## Extracted data
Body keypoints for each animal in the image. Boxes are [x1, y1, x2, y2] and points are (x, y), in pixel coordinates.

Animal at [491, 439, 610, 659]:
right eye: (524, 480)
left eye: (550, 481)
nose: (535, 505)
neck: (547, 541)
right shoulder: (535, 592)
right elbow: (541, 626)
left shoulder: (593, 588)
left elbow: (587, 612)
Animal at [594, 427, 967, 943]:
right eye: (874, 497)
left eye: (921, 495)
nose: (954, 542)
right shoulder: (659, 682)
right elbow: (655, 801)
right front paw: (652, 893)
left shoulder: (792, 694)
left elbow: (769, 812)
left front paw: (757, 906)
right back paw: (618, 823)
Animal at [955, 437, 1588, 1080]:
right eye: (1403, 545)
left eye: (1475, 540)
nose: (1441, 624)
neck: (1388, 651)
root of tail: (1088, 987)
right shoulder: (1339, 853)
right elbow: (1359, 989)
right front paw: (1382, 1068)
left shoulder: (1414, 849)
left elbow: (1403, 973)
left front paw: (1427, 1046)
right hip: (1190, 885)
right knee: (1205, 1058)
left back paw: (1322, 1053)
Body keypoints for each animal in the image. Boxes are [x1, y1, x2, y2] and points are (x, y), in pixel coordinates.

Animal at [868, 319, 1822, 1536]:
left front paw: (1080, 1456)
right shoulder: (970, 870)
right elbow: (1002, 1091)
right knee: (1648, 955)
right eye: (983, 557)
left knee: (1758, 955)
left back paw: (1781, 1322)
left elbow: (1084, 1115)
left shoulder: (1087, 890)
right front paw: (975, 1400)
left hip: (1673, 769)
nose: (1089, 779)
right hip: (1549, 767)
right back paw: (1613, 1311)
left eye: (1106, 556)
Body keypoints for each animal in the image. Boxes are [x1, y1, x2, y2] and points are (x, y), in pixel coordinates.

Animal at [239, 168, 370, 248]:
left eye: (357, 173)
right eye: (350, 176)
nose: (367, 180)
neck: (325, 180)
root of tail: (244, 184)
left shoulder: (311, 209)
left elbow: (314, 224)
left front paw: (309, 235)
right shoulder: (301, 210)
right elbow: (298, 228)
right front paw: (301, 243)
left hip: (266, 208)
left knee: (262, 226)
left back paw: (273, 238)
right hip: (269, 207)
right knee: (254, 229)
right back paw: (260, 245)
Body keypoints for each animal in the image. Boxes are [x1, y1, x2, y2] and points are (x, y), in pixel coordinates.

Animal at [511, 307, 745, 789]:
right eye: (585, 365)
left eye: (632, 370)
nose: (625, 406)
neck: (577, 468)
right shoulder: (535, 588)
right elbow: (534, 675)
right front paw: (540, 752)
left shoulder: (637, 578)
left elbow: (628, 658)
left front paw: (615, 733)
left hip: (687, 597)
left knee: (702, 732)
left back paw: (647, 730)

## Work to be completed
Of all the lines in the data above, show only those that hold the word "shoulder".

## Completed exercise
right shoulder: (535, 592)
left shoulder: (593, 588)
right shoulder: (659, 682)
left shoulder: (792, 694)
right shoulder: (1339, 853)
left shoulder: (1414, 849)
right shoulder: (970, 870)
left shoulder: (1087, 890)
left shoulder: (311, 209)
right shoulder: (301, 210)
right shoulder: (535, 588)
left shoulder: (637, 578)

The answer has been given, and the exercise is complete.